Project Summary Alzheimer's Disease (AD) is a debilitating form of dementia characterized by irreversible cognitive impairment. AD diagnosis historically relied on identifying cognitive impairment but this diagnostic criterion has become problematic as evidence grows that cognitive symptoms present long after neuropathology has set in. Diagnosing AD in the preclinical stages is critical to develop new treatments to intervene prior to the presentation of cognitive symptoms. Neuropsychiatric disorders, such as sleep impairments and emotional problems (i.e. apathy), are readily observed in preclinical AD patients and therefore are target behavioral symptoms for prodromal AD. Not surprisingly, the brain regions that regulate emotion and sleep are also the sites where AD neuropathology is first detected. The isodendritic core (IC) is an interconnected group of brainstem nuclei that are highly susceptible to AD pathology, which can be detected years before the emergence of hallmark pathology in the cortex and hippocampus (i.e. β-amyloid plaques, abnormal tau, neurofibrillary tangles). IC pathology is proposed to underlie prodromal symptoms of AD, including apathy and sleep disturbances. Animal models advance the ability to recognize and diagnose prodromal AD because behavioral changes can be mapped onto early brain pathology. This proposal will study aging marmoset monkeys, an ideal nonhuman primate model to study neurocognitive aging. The first aim of this proposal is to evaluate neuropsychiatric symptoms by outfitting marmosets with activity monitors to study circadian activity and presenting an emotion task to evaluate blunted emotional responding indicative of apathy. The second aim will use neurohistology and stereology to look for AD-like pathology in brainstem tissues from the same individuals. The final aim will draw together within-individual behavioral (i.e. sleep, emotion responding, cognitive decline) and brain (i.e. brainstem, hippocampal and cortical pathology) measures to develop profiles of prodromal and clinical AD in marmosets. If neuropsychiatric symptoms and/or brainstem pathology are indicative of prodromal AD, then we will see these prodromal indicators in marmosets without significant cognitive decline or advanced AD-like pathology in the cortex or hippocampus. The results from these aims will advance diagnostic criteria for prodromal AD and facilitate targeted treatment development.

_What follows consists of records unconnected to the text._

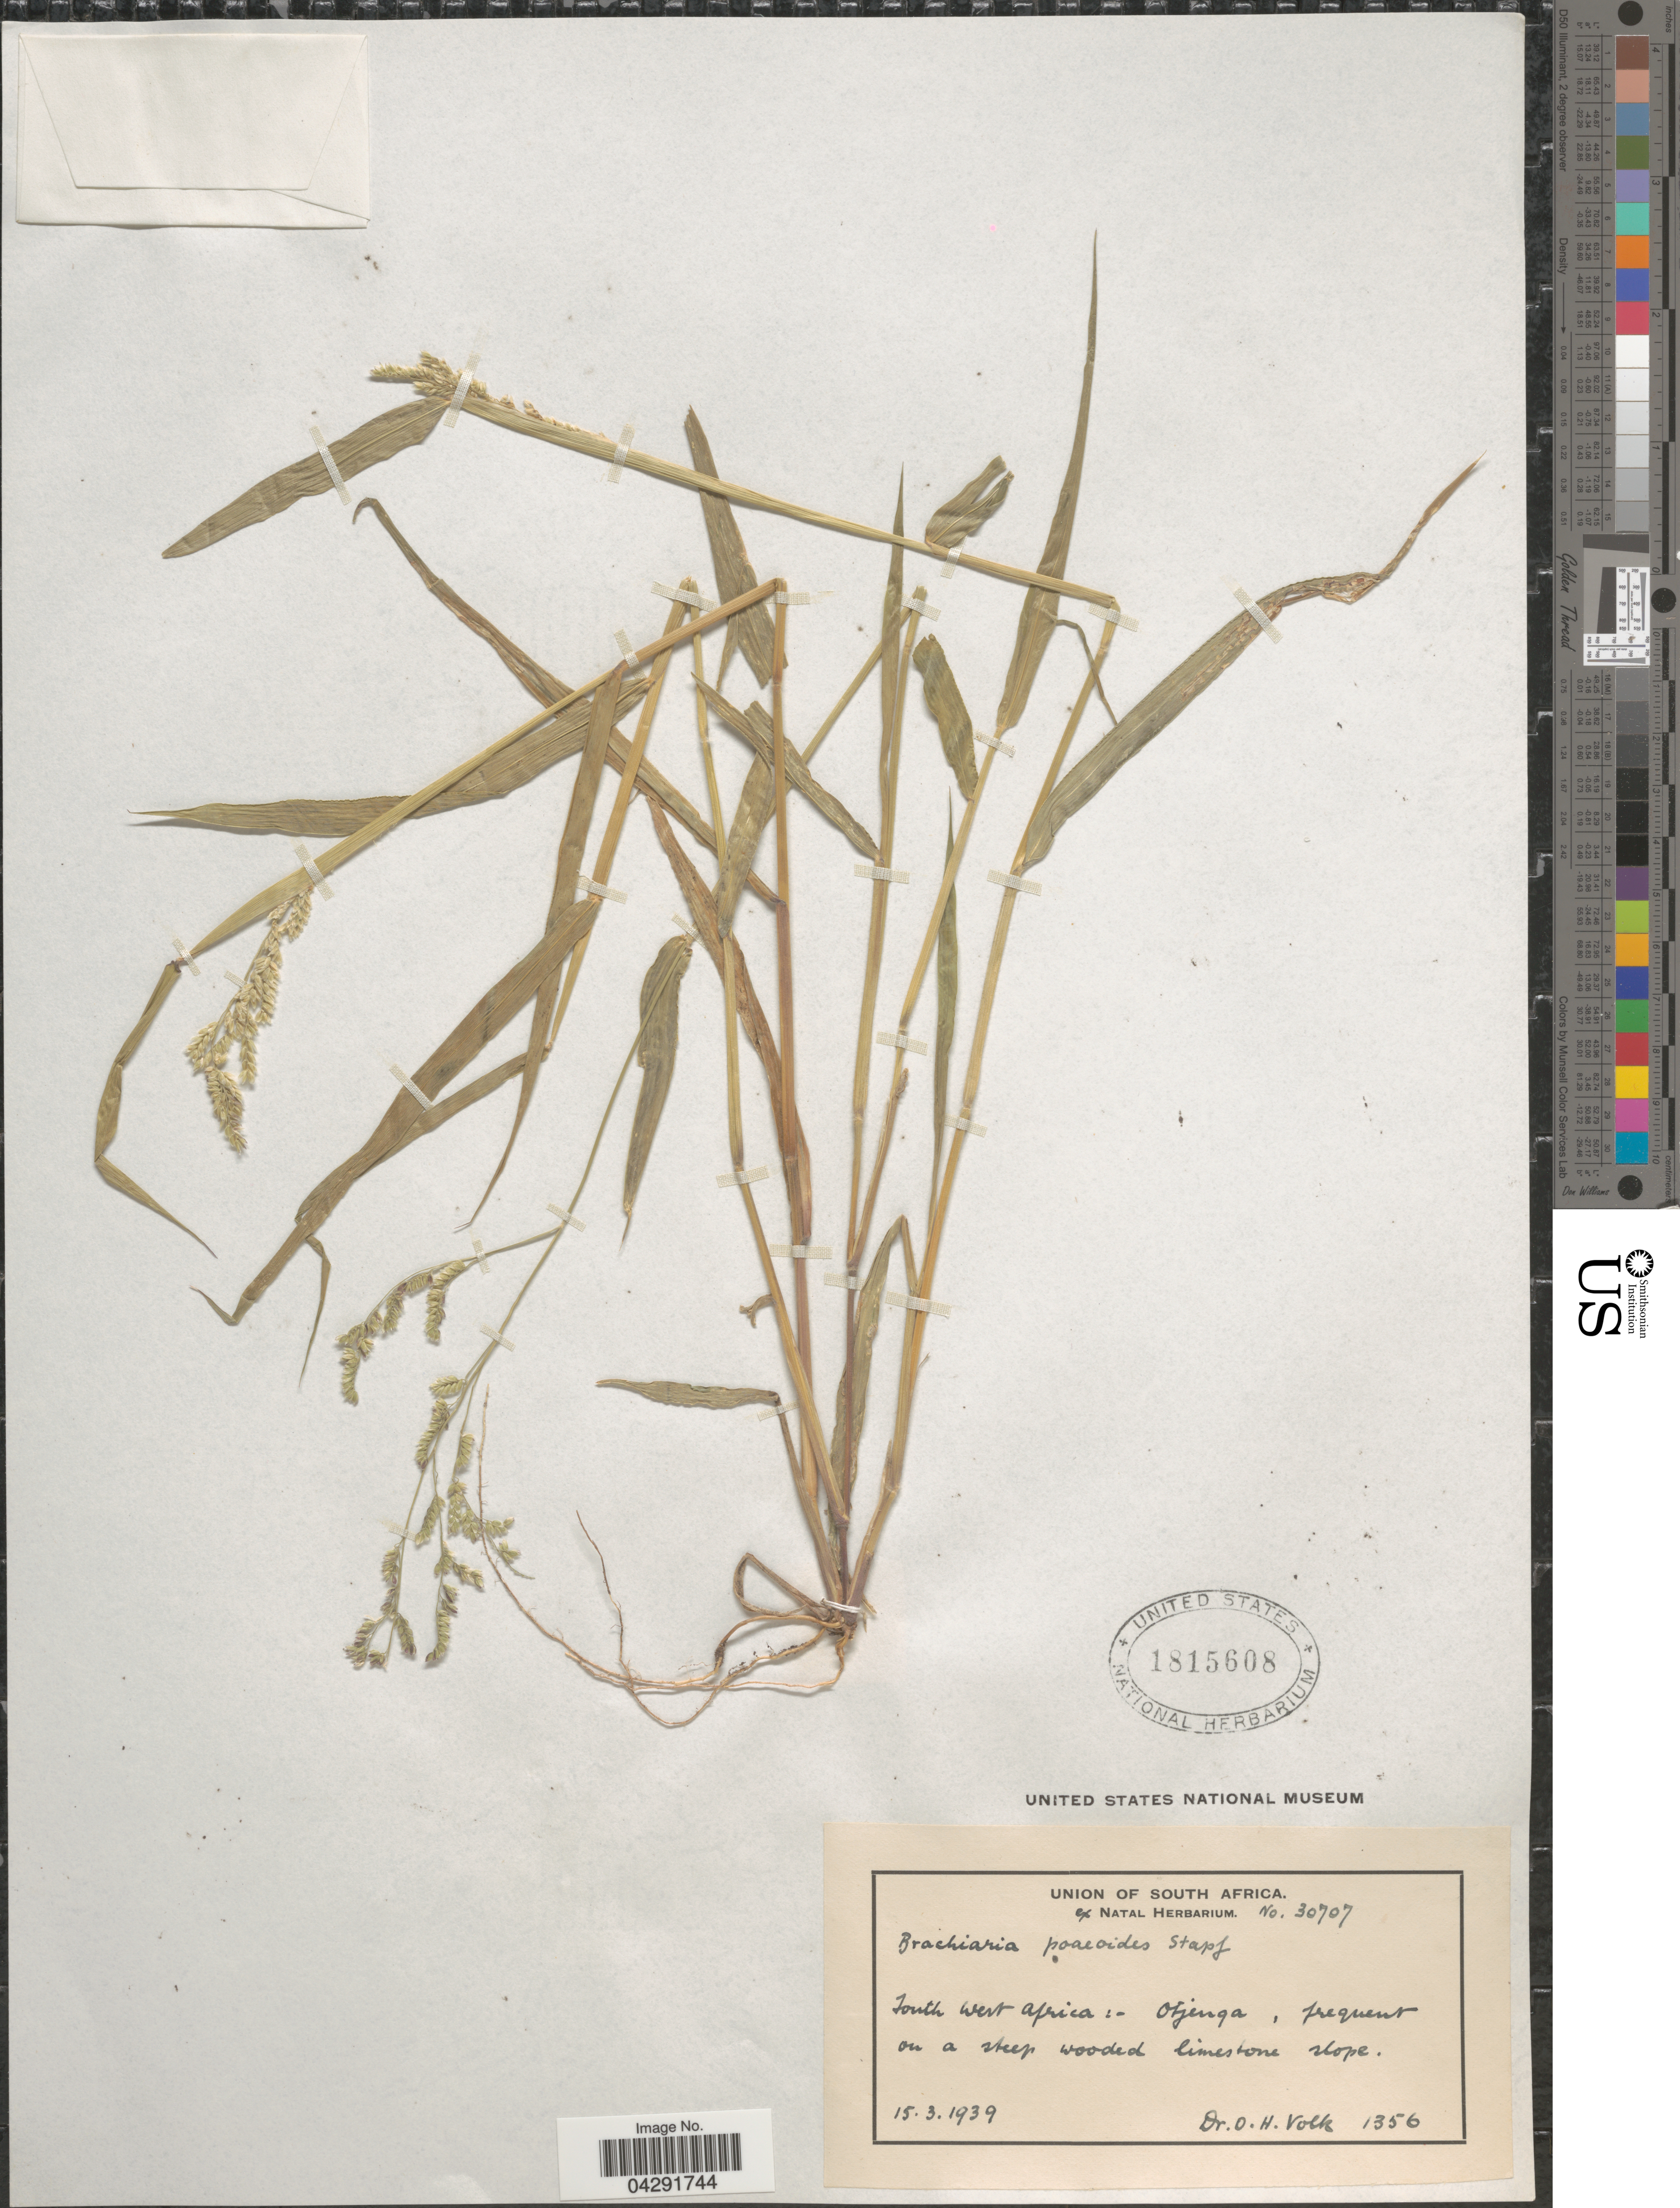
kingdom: Plantae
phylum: Tracheophyta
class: Liliopsida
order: Poales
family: Poaceae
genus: Moorochloa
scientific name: Moorochloa malacodes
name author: (Mez & K. Schum.) Veldkamp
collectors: O. Volk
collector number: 1356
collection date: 1939-03-15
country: Namibia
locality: Union of South Africa. South West Africa: Otjenga, frequent on a steep wooded limestone slope.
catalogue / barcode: US 1815608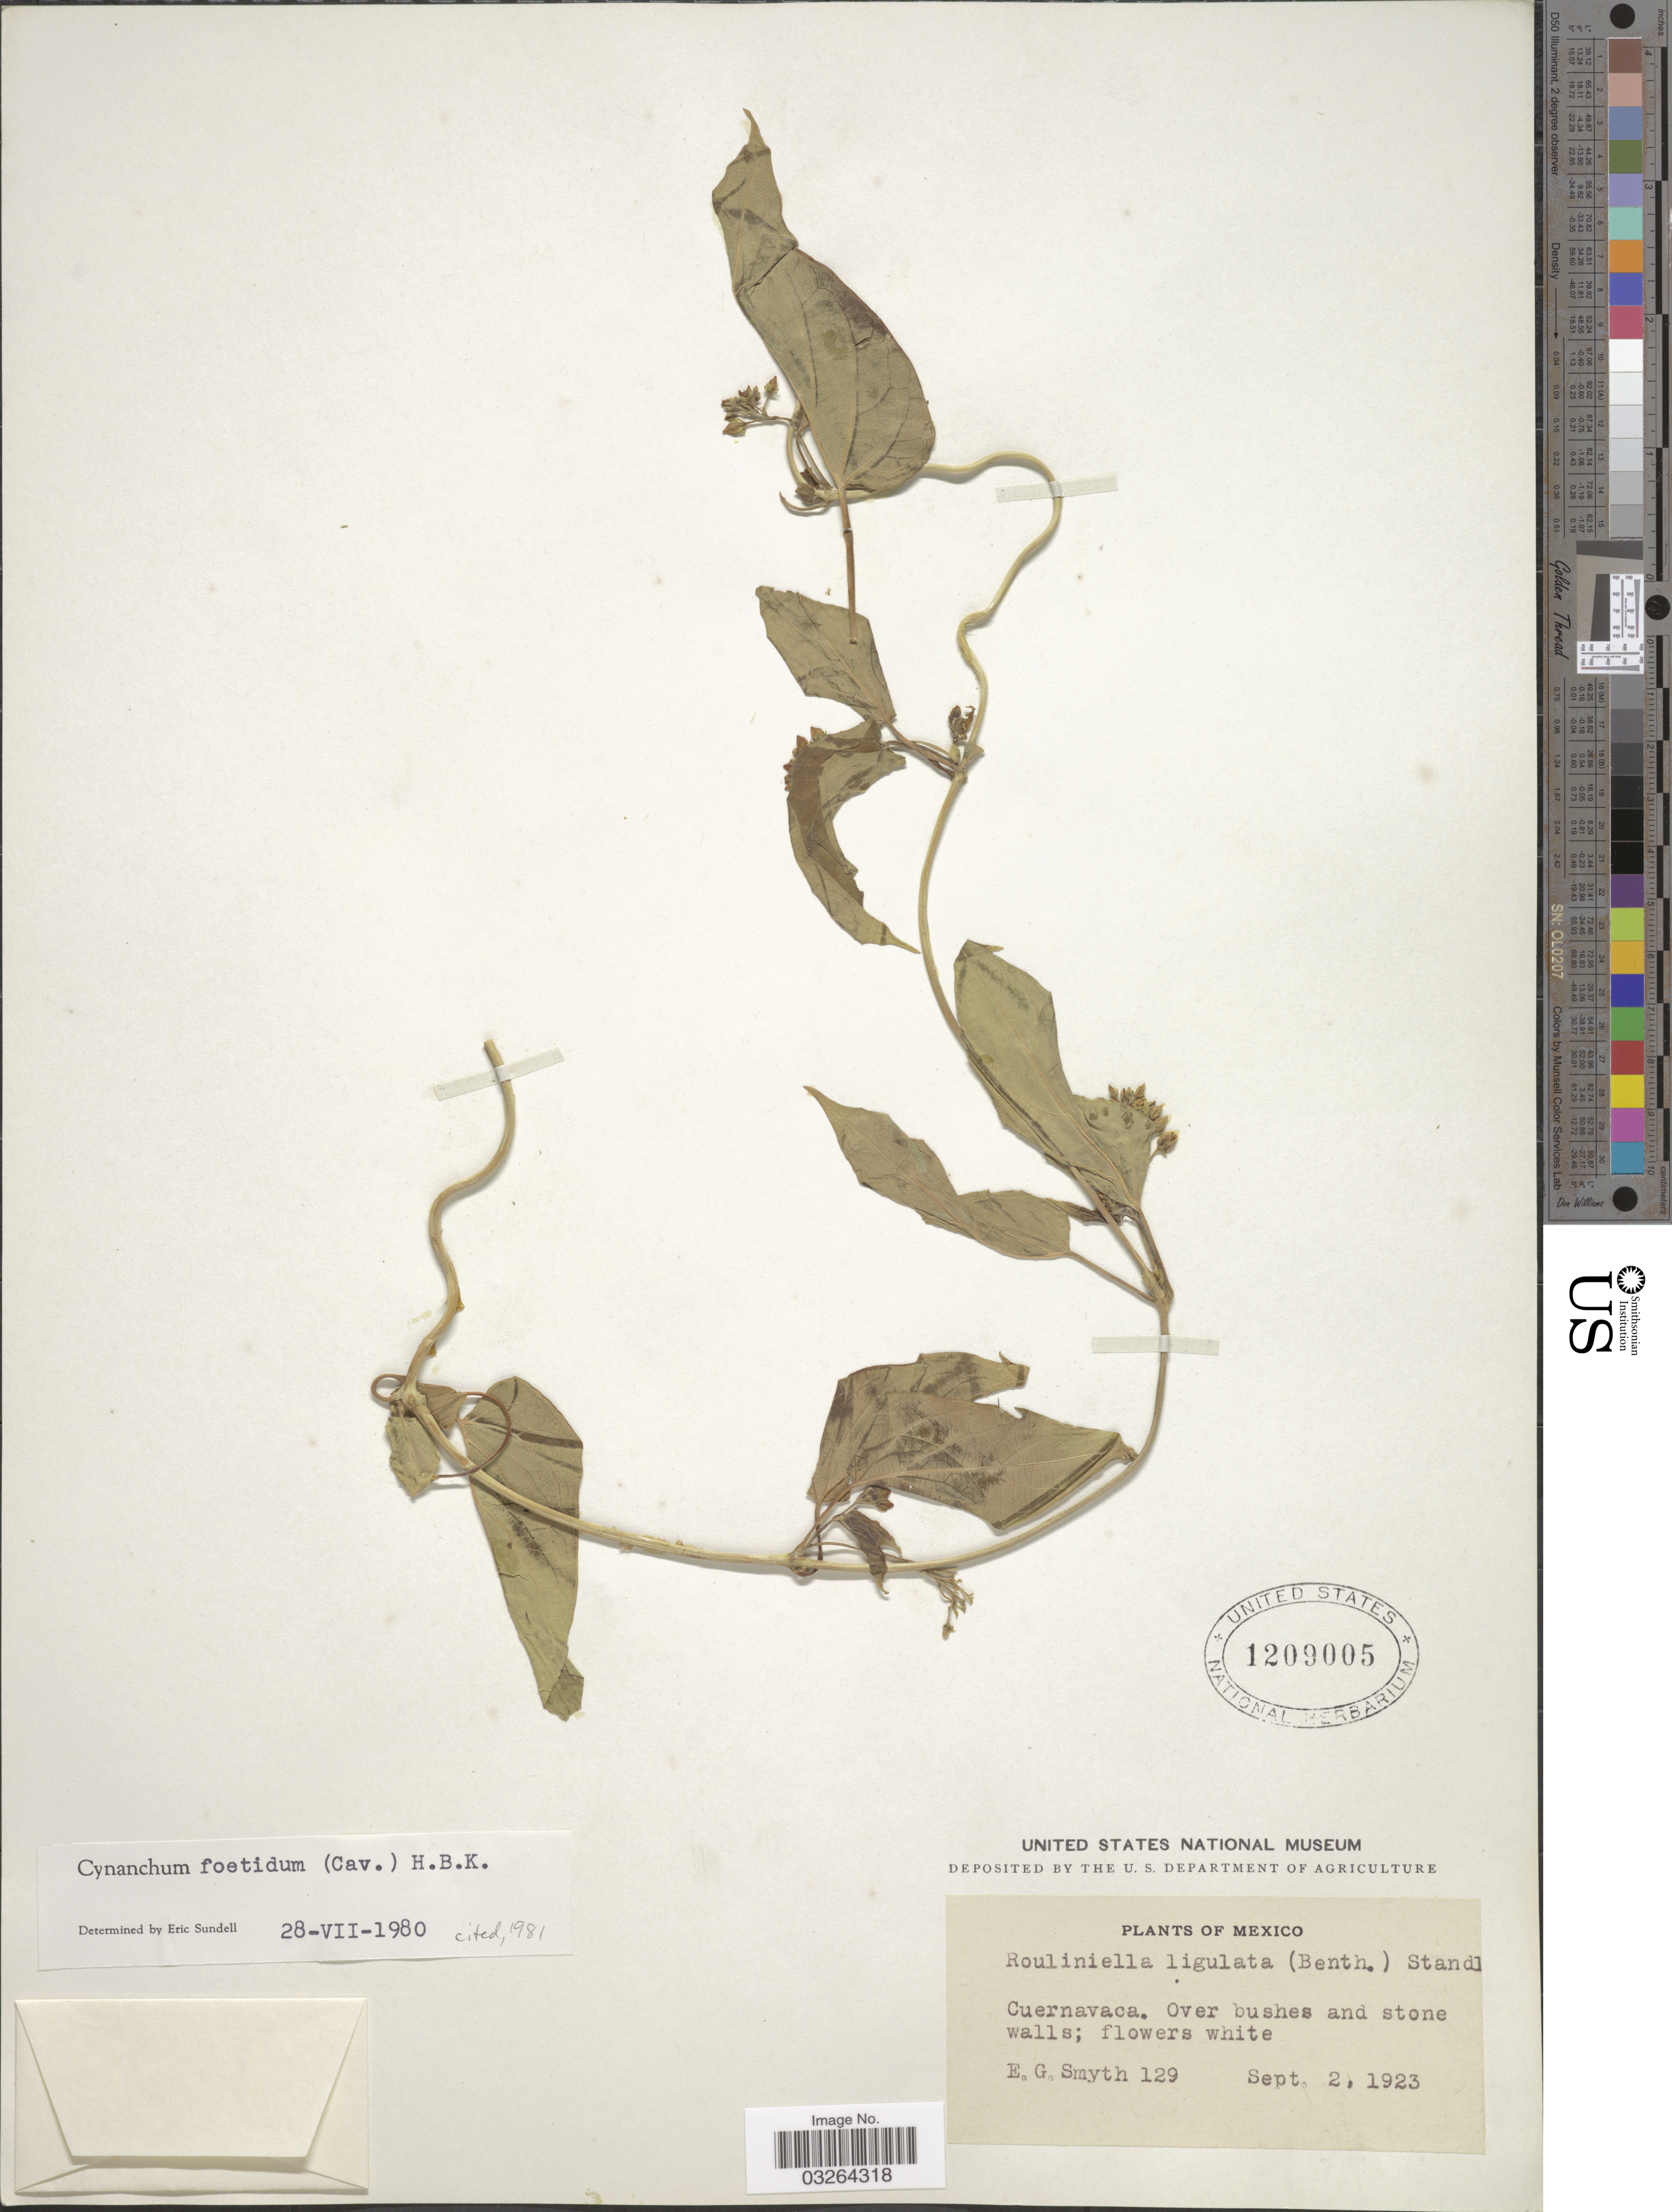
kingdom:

项目概要 阿尔茨海默病 (AD) 是一种使人衰弱的痴呆症，其特征是不可逆的认知障碍。 AD 诊断历来依赖于识别认知障碍，但这一诊断标准已成为 随着越来越多的证据表明认知症状在神经病理学出现很久之后才出现，这是有问题的。 在临床前阶段诊断 AD 对于开发新的治疗方法以在 AD 发生之前进行干预至关重要 认知症状的表现。神经精神疾病，例如睡眠障碍和情绪障碍 问题（即冷漠）在临床前 AD 患者中很容易观察到，因此是目标行为 AD 前驱症状。毫不奇怪，调节情绪和睡眠的大脑区域也是 AD 神经病理学首次发现的部位。等枝晶核心 (IC) 是一组相互连接的 脑干细胞核对 AD 病理非常敏感，可以在 AD 发病前数年就被检测到 皮质和海马出现标志性病理（即 β-淀粉样斑块、异常 tau 蛋白、 神经原纤维缠结）。 IC 病理学被认为是 AD 前驱症状的基础，包括冷漠和 睡眠障碍。动物模型提高了识别和诊断前驱 AD 的能力，因为 行为变化可以映射到早期大脑病理学。该提案将研究衰老狨猴 猴子是研究神经认知衰老的理想非人类灵长类动物模型。该提案的首要目标是 通过为狨猴配备活动监视器来研究昼夜节律活动来评估神经精神症状 并提出一项情绪任务来评估表明冷漠的迟钝情绪反应。第二个目标 将使用神经组织学和体视学来寻找来自同一区域的脑干组织中类似 AD 的病理学 个人。最终目标将汇集个人内部行为（即睡眠、情绪反应、 认知能力下降）和大脑（即脑干、海马和皮质病理学）测量以开发概况 狨猴的前驱期和临床 AD 的研究。如果神经精神症状和/或脑干病理学是 指示前驱 AD，那么我们将在狨猴中看到这些前驱指标，但没有显着 认知能力下降或皮质或海马体出现晚期 AD 样病理。这些目标的结果将 推进 AD 前驱诊断标准并促进针对性治疗的开发。